No-touch customer experiences: Whenever this crisis ends, zero-contact deliveries will become the new norm. People will avoid using common facilities like keypads or public touch screens. Retailers will need to provide no-touch experiences to consumers. Driverless deliveries could be the next big thing. Way back in June 2018, America’s largest supermarket retailer Kroger and Nuro, maker of the world’s first fully unmanned road vehicle, had partnered to pilot an on-road, fully autonomous delivery experience. Robotics, AI, and advanced computer software could make this a reality in the near future.

Cashier-less stores: Walk into a store, pick up what you like, and the amount is deducted from your online wallet. Unreal? Nope. Amazon’s revolutionary Amazon Go store is already doing that; and in the future, many stores could follow suit.

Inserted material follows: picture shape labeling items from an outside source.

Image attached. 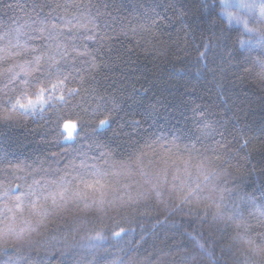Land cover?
Segmentation results:
<instances>
[{
    "label": "trees",
    "instance_id": "obj_1",
    "mask_svg": "<svg viewBox=\"0 0 264 264\" xmlns=\"http://www.w3.org/2000/svg\"><path fill=\"white\" fill-rule=\"evenodd\" d=\"M73 5L94 22L90 36H68L60 61L79 94L61 106L57 84L51 107L0 121V210L15 217L0 221L13 226L0 232V264H264V20L250 21L252 36L227 22L221 0H0V33L71 17ZM32 35L45 55L48 41ZM98 96L109 101L103 114ZM102 118L110 127L99 131ZM65 123L77 126L72 141ZM85 159L127 173L110 177L111 203L29 208L34 177L58 178ZM165 160L167 180L154 187L142 172ZM185 167L180 189L172 176ZM97 231L103 247L93 248Z\"/></svg>",
    "mask_w": 264,
    "mask_h": 264
},
{
    "label": "snow or ice",
    "instance_id": "obj_2",
    "mask_svg": "<svg viewBox=\"0 0 264 264\" xmlns=\"http://www.w3.org/2000/svg\"><path fill=\"white\" fill-rule=\"evenodd\" d=\"M240 8L248 7L239 2V0H221V7L224 9L222 13L225 15L233 5ZM56 8L63 7L68 9V5H55ZM72 8L76 15L71 17L65 16L57 20L55 23L43 22L39 26L33 27L30 24L18 25L15 30V35L8 33H0V41H3L5 36L8 37L6 43H0V78L4 83V89L0 90V121L10 122L15 116L26 115L34 113L37 105L48 103L51 107V102L47 100L46 93L54 92L57 89V84L64 86L65 93H61L58 97H54L60 102L61 106L73 95H78L76 88L68 89V85L76 83L75 80H70L64 74L61 68L60 61L65 59L68 54L67 38L69 35L86 32L89 36L92 33L93 20L88 14L84 12L83 5H73ZM261 16L264 17V7L261 8ZM229 22L231 20L228 14ZM246 30H249L246 28ZM39 33L40 38L47 40L48 43L44 45L45 55H36V48L29 45V41L34 38L33 33ZM47 33L45 36L44 34ZM243 45V41H241ZM205 52L209 50V46L205 45ZM29 53L33 55L29 56ZM81 56L84 52L79 53ZM205 55L201 53V57ZM19 57V59H16ZM47 60V65L41 67V61ZM39 73L38 75H33ZM31 77V79H30ZM53 81H56L55 83ZM51 85V87H49ZM82 87V85H81ZM35 90V91H33ZM37 96L36 100L31 98L27 102L22 100L27 96ZM98 105L97 113L103 114L107 111L108 99L103 96H98L95 101ZM59 126V125H58ZM110 127L108 118L99 119L98 130L103 131ZM64 129L69 130L67 140L72 141L75 136L79 135L76 125L64 124ZM64 134L63 132L61 133ZM171 152L172 149L169 148ZM105 156L107 154H104ZM107 163V161H105ZM169 166L167 161L152 175L143 173L147 177L148 182L153 186L166 181L168 177ZM127 173L119 169H107L98 164H89L87 160H82L80 165L72 164L70 171L65 175L54 179H38L33 178V184L29 187L24 196L28 197V206L38 215H46L47 209L45 204L51 202L54 205H62L69 200L85 201L84 206L90 207L87 203L91 198V202L97 207L103 208L106 204L111 203L108 200V195L113 189V184L110 177L126 176ZM190 176L189 169H183V175L174 169L172 180L178 182L180 189L188 187V182L185 177ZM175 186V185H174ZM19 187V186H18ZM127 187V185L125 186ZM15 191V190H14ZM14 193L4 192L3 197H7ZM18 210L22 209L23 204L18 203ZM9 212L11 219H15L11 210L4 208L0 210V221L5 219L3 212ZM13 231L11 224L4 225L0 228V232L7 234ZM127 235L125 229L120 228L118 231H113L112 238L119 242ZM19 238V237H18ZM90 241L95 243L91 247H103L104 236L102 232H95L89 236ZM122 264V262H121Z\"/></svg>",
    "mask_w": 264,
    "mask_h": 264
},
{
    "label": "rangeland",
    "instance_id": "obj_3",
    "mask_svg": "<svg viewBox=\"0 0 264 264\" xmlns=\"http://www.w3.org/2000/svg\"><path fill=\"white\" fill-rule=\"evenodd\" d=\"M240 3L247 5L248 7L240 8L236 6V4L233 5L231 9L228 10V13L225 15L222 14V16L229 22L228 14H230L231 20L230 24L239 26L241 29L244 30V32L247 34H250L252 36L256 35L254 33V30L250 26V21L255 19H261L264 20V17L261 16V8L264 7V0H239ZM224 12V9H222V13ZM249 29V30H246ZM250 42V44H252ZM42 105H37L36 109L41 108ZM70 124V123H69ZM69 130H66L68 133Z\"/></svg>",
    "mask_w": 264,
    "mask_h": 264
}]
</instances>
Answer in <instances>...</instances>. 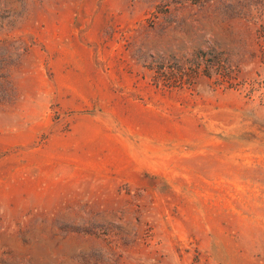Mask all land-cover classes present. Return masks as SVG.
Returning <instances> with one entry per match:
<instances>
[{
  "label": "rangeland",
  "instance_id": "obj_1",
  "mask_svg": "<svg viewBox=\"0 0 264 264\" xmlns=\"http://www.w3.org/2000/svg\"><path fill=\"white\" fill-rule=\"evenodd\" d=\"M0 264H264V0H0Z\"/></svg>",
  "mask_w": 264,
  "mask_h": 264
},
{
  "label": "trees",
  "instance_id": "obj_2",
  "mask_svg": "<svg viewBox=\"0 0 264 264\" xmlns=\"http://www.w3.org/2000/svg\"><path fill=\"white\" fill-rule=\"evenodd\" d=\"M196 59L199 60V62H201V66L198 64V67H192L191 65L188 68H185L180 75H183V77H194L196 78L197 76L200 75V73L202 72V69L205 71H210L212 68L217 67L220 68L221 70H226L228 67L226 64H222L221 60L219 59L218 55H213L211 54L209 56V59H207L205 56H203L202 54L198 56V58L196 57ZM203 66V68H202ZM187 71H190V73H187ZM157 73H159L158 75L162 76L163 79H160L162 83H172L175 81H179L181 82L183 77H179L176 79H172L170 77H168L167 72H166V68L160 67L157 70Z\"/></svg>",
  "mask_w": 264,
  "mask_h": 264
}]
</instances>
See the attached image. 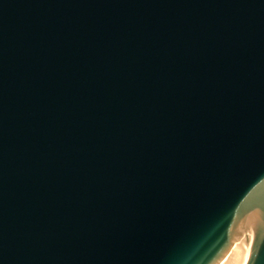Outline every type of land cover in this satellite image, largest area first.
<instances>
[{"label": "water", "instance_id": "water-1", "mask_svg": "<svg viewBox=\"0 0 264 264\" xmlns=\"http://www.w3.org/2000/svg\"><path fill=\"white\" fill-rule=\"evenodd\" d=\"M264 264V0H0V264Z\"/></svg>", "mask_w": 264, "mask_h": 264}, {"label": "bare ground", "instance_id": "bare-ground-1", "mask_svg": "<svg viewBox=\"0 0 264 264\" xmlns=\"http://www.w3.org/2000/svg\"><path fill=\"white\" fill-rule=\"evenodd\" d=\"M247 252V245L240 244L234 251L228 253L219 264H245Z\"/></svg>", "mask_w": 264, "mask_h": 264}]
</instances>
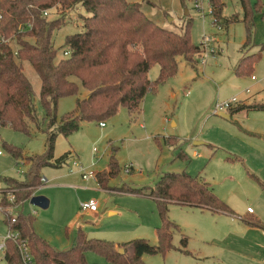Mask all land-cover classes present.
I'll return each instance as SVG.
<instances>
[{
	"label": "rangeland",
	"instance_id": "rangeland-1",
	"mask_svg": "<svg viewBox=\"0 0 264 264\" xmlns=\"http://www.w3.org/2000/svg\"><path fill=\"white\" fill-rule=\"evenodd\" d=\"M127 1L140 2L149 18L161 27L176 32H182L188 19H191L193 44L202 47L205 36L213 38L216 55L203 53L197 63H189L179 57L177 75L162 84L156 93L147 94L138 113L131 115L127 108L121 107L114 117L104 121V127L99 122L87 121L70 136H58L54 157L57 160L66 156V163L59 168L44 167L41 176L49 182L34 193L48 198L50 207L43 210L29 202L24 204L26 212H34L37 232L60 251L71 247L80 227L90 239H102L116 245L146 239L155 246L158 243L156 230L161 225L156 201L121 190L152 187L163 173L183 171L194 177L200 175L206 178L234 208L236 218H245L251 208L254 216L263 220L264 224V189L248 175L244 159L238 158L234 163L226 161L227 157L223 155L226 150L221 147L224 134L219 130L225 129L220 125L218 130L211 128L214 120H226L215 113L217 104L233 98L242 99L246 95L244 91L250 87L248 78H258L259 70H263L260 66H264V60L249 77L239 78L234 73L243 59L244 24L238 22L228 29L223 26L219 29L209 13L207 2L204 3L205 13L202 16L194 9L192 0ZM66 11L58 6L48 10L47 17H62L60 14ZM188 11L189 18L186 16ZM242 12L238 0L227 2V17L241 16ZM81 16H88L81 5L67 11L65 23L55 31L53 41L59 48L58 57H65L61 47H64L67 37L83 32ZM257 51L254 48L250 54ZM24 70L33 84L35 104L43 119L44 111L39 104L41 80L31 64L24 63ZM158 77L159 67L155 66L150 70L149 78L154 81ZM88 93L86 89H81L82 98ZM76 99L62 98L58 117L73 111ZM257 114L256 117L250 116L247 124L255 129H264V113ZM224 124L227 125V122ZM232 129L245 135L235 124ZM208 133L213 134L215 143L219 145L215 146L219 152L213 157L206 146L209 143L203 140ZM169 137L181 140V152L186 154V158L178 157L177 152L165 144ZM46 142L45 132L26 136L1 128L0 150L4 154L0 156V176L23 180L31 166L27 159H12L3 148V143L20 148L25 158H30L43 155L47 149ZM195 142L203 145H195ZM113 154L119 164V172L108 180L111 190L101 189L97 179L109 171ZM230 156L234 159L239 157L236 154ZM75 162L77 166H74ZM80 166L95 172L96 178L85 181L79 171ZM5 185L8 186L6 181ZM90 198L99 203L95 214L81 211V204ZM169 219L182 232L175 231L174 245L179 248L182 234H185L192 253L174 249L165 256L145 255L147 264H264V227L250 228L240 219L232 218H224L217 223L215 217L182 209L177 204L170 205ZM6 235L5 215L0 212V240ZM86 259L90 264H113L94 252H87Z\"/></svg>",
	"mask_w": 264,
	"mask_h": 264
},
{
	"label": "trees",
	"instance_id": "trees-1",
	"mask_svg": "<svg viewBox=\"0 0 264 264\" xmlns=\"http://www.w3.org/2000/svg\"><path fill=\"white\" fill-rule=\"evenodd\" d=\"M212 7L214 22L226 29L238 22L246 28V41L242 51L254 46L255 6L252 0H238L242 15L227 17L225 9L229 0H207ZM81 5L88 16H81L83 32L67 37L63 48L65 57H58L59 48L53 41L54 33L65 23L67 11ZM61 6L66 13L53 19L45 11ZM2 19L0 36L8 43L0 42V129L9 128L32 136L34 132H45L47 149L43 155L25 158L22 150L7 143L3 148L14 160H29L31 166L23 180L5 177L6 184L16 190V202L24 204L41 184L44 167L59 168L66 156L55 159L54 148L58 136L65 137L77 132L87 121L104 123L114 117L121 107L131 115L140 111L145 97L156 93L159 87L177 75L178 58L196 62L202 56L200 46L191 39L192 20L188 19L182 32L161 27L149 18L140 2L127 0H0ZM189 13V12H188ZM189 18V14H186ZM60 48V49H61ZM264 50V44L262 48ZM261 53L245 56L235 69L238 76L251 75L253 64ZM24 63H29L41 80L39 104L44 111L41 119L35 104L33 84L25 73ZM159 67V77L151 81L149 72ZM89 93L81 97V89ZM65 97H76L73 111L58 117L59 101ZM239 108L230 109V116ZM248 110H263L264 104L247 106ZM156 140H158L156 138ZM181 140L169 137L165 144L186 158L181 152ZM235 160H238L237 158ZM119 172L114 154L110 159L109 171L98 177L103 189L108 187L109 178ZM251 177L257 178L251 174ZM4 181V182H5ZM129 194L146 196L157 203L161 225L157 228V245L146 239L116 245L102 239H90L79 228L71 247L60 251L39 236L35 231V218L20 212L16 222L5 220V224L28 241L36 264H90L87 252L103 256L113 264H147L145 255L165 256L177 249L189 253L186 248L188 237L182 234L181 245L173 241L179 226L169 219L172 204L196 207L214 213L235 216V211L222 200L200 176L186 171L163 173L154 186L142 189L123 188ZM248 225L261 226L256 219L240 217ZM123 249L124 253H120ZM9 264H23L18 245L8 242Z\"/></svg>",
	"mask_w": 264,
	"mask_h": 264
},
{
	"label": "crops",
	"instance_id": "crops-1",
	"mask_svg": "<svg viewBox=\"0 0 264 264\" xmlns=\"http://www.w3.org/2000/svg\"><path fill=\"white\" fill-rule=\"evenodd\" d=\"M252 1H253L254 6H255L254 23H255V27H256L254 46L248 50L242 51V53H243V57L245 56L244 55L245 53H246V56L261 53L260 54L261 55L260 60L256 63V65L253 68L255 70L256 66L259 65V62H262L264 60V58H263L264 50L261 49L262 45L264 44V0H252ZM132 2H134V1H132ZM154 22H156V21H154ZM245 30H246V28H245ZM245 41H246V36H245V40H244L242 46L244 45ZM254 48H257L258 51L250 54V52ZM260 67L263 69V70H259L260 76L258 78H255V79H253L254 76L248 78L247 81H248L250 87L244 91L246 95L242 99H239V102L236 105H234L232 108V109H235V108L236 109L239 108V109L234 113V115L230 116V119L226 118L225 122L219 121L218 119L214 120L212 125H211V128L216 127L215 129H212V130H218L219 129L218 127L220 125L222 128L225 129V130H223V129H219V130L222 131L224 134L223 144L221 147H223L226 150L223 153L224 157H227L226 161L234 163L235 159L232 156H230V154L239 155V157H236V158L237 159L239 158L240 160L244 159V162L247 165V170H249L248 175L251 177V174H253L257 178V181H256V179H254L252 177L251 178L254 179L264 189V129H255L253 127H250L247 124V121L251 120L250 116L256 117L255 115H258L257 113H264V111L263 110H248V109H246L247 106L264 104V66H260ZM235 75H236V73H235ZM236 76L239 78L244 77V76H238V75H236ZM245 76L249 77V74L245 75ZM239 83H241V82H239ZM247 90H249V92H247ZM228 113H226V114H228ZM233 117H236L235 121L233 120ZM239 120H241V121H239ZM226 122H227V125L224 124ZM234 124L237 125V127L240 129V131L243 134L245 133V135H241L240 133L234 131L232 129V125H234ZM212 135H213L212 133H208V134L203 136V138H204L203 140L206 141L207 143H209L206 146H208V148L212 152L211 157H213L216 153L219 152V149L215 148V146H219V145L217 143H215V139H213ZM214 135H216V134H214ZM247 135H248V137H247ZM195 145H203V144L200 143V144H195ZM201 178L206 183H208L210 185V187L213 189V191L222 200L225 201L223 196L220 193H218V191L215 190L213 185L210 182H208L206 180V178H203V177H201ZM85 181H87V180H85ZM98 184H99V182H98ZM100 188L103 189L101 186H100ZM90 199H92V198H90ZM225 202L228 203L227 201H225ZM179 207H181L182 209H186V210L199 211L202 215H210L212 217H215V219L217 220V223L220 222L221 220H223L224 218L238 219L235 216H229V215L224 214V213H214V212L199 209L196 207H184V206H179ZM230 207L234 210V208L232 206H230ZM87 214H89V213H87ZM110 214L112 215L113 213L110 212ZM254 214H255V212L252 214L248 213L247 215H245L246 216L245 218H249L250 220L256 219L257 221H259L261 226L249 225V227L250 228H263L264 227V224L262 223L263 220L259 219L258 217H255ZM35 223H36V221H35ZM34 227H35L36 233L39 235L35 225H34ZM80 228L82 229V227H80ZM218 231H220V230H218ZM42 238L45 239L44 237H42ZM186 250L189 252L188 254L192 253L189 249V240H188V245H187Z\"/></svg>",
	"mask_w": 264,
	"mask_h": 264
},
{
	"label": "built area",
	"instance_id": "built-area-1",
	"mask_svg": "<svg viewBox=\"0 0 264 264\" xmlns=\"http://www.w3.org/2000/svg\"><path fill=\"white\" fill-rule=\"evenodd\" d=\"M193 2V7L194 9L197 10L198 13L202 14L204 16L205 9H204V3H210L207 0H192ZM209 13L212 14V7L210 5L209 7ZM45 16L48 15V10L45 11ZM2 19V11L0 9V21ZM215 26H218L220 29V26L217 25L214 22ZM0 42L1 43H8V40L5 39L4 37L0 36ZM214 42L215 39L210 38V37H204V40L202 42V51L203 53L207 55H216V50L214 49ZM67 56L68 53H65ZM255 79V77H253ZM249 92V90H247ZM239 102L237 98H233L232 100L226 101L222 104H217L215 113L217 114H222V113H227L231 108H233L234 105H236ZM101 126L104 127L105 124L101 123ZM3 151L0 150V156H3ZM74 166H77V163H74ZM79 171L82 174V177L84 180H90L93 178H96L97 174L91 170H87L83 167H79ZM5 177L0 176V212H3L5 215V220H11V223L16 222V217L20 212H24L25 214H30L34 215L30 212H26L24 210V207L21 204H18L16 202V190L10 188L9 186L5 185ZM4 180V181H3ZM49 181L45 177H41V184L35 189V192L38 191L39 189L44 188L46 184ZM36 196V194H33L32 197L28 200V202H31V199ZM99 203L95 199H90L87 202H84L81 204V211L84 213H97L99 210L98 207ZM5 208V210H4ZM248 213H253L252 209H248ZM240 219V218H238ZM9 241H14L18 245V250L19 254L21 257V260L23 264H36L34 257L32 256L30 249H29V244L28 241L25 239H21L19 233L13 231L11 227L7 226V235L4 237V239L0 240V264H9L8 263V258H7V247H8V242Z\"/></svg>",
	"mask_w": 264,
	"mask_h": 264
},
{
	"label": "water",
	"instance_id": "water-1",
	"mask_svg": "<svg viewBox=\"0 0 264 264\" xmlns=\"http://www.w3.org/2000/svg\"><path fill=\"white\" fill-rule=\"evenodd\" d=\"M186 14H188V12H186ZM220 116L227 118V119H230V115H228L226 113H222V114H220ZM195 144H200V143L195 142ZM30 203H31V205L38 207L40 209H43V210H46L50 207V200L44 196H34L31 199ZM120 253H124V250L121 249Z\"/></svg>",
	"mask_w": 264,
	"mask_h": 264
}]
</instances>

Skip the lines: Just chat on the coffee giant’s app My Starbucks Barista to place the order via voice or text. When you get to the outlet, just collect your order from the designated spot!

Virtual trial rooms: Brands like Sephora and Estée Lauder use AR apps that allow customers to try on different make-up looks, and get personalized recommendations. Based on the data collected from these interactions, retailers will be able to predict which items to stock. In the post-COVID-19 scenario, we can see more brands adopting this approach for customer interaction.

Counterfeit detection: With any catastrophic event come entities that like to benefit from them. Counterfeit goods are one such problem that e-commerce brands big and small have found difficult to contain. 3PM Solutions used advanced data analytics and Google Cloud to come up with tools that can automatically detect fake items, keep an eye on the brand’s reputation, and enable a better understanding of customer behavior.

Price monitoring: Several countries have regulations about not selling products below a certain price point. Sellers violating these regulations end up hurting the brand and flouting the law. How about a software or a bot to monitor the pricing on e-commerce sites? Well, a retail analytics firm named Intelligence Node is doing just that. It uses AI to track products in real time. If a violation is observed, brands receive a report about the reseller, and they can take action.

There’s a lot more that AI and associated technologies can do for the Retail sector than the use cases mentioned above, and the way the pandemic has changed the social and financial fabric of the entire world, things are likely to change sooner than later. The digital disruption of the Retail space is happening as we speak, and if we are mindful enough to look in the rear view mirror, objects are closer than they appear!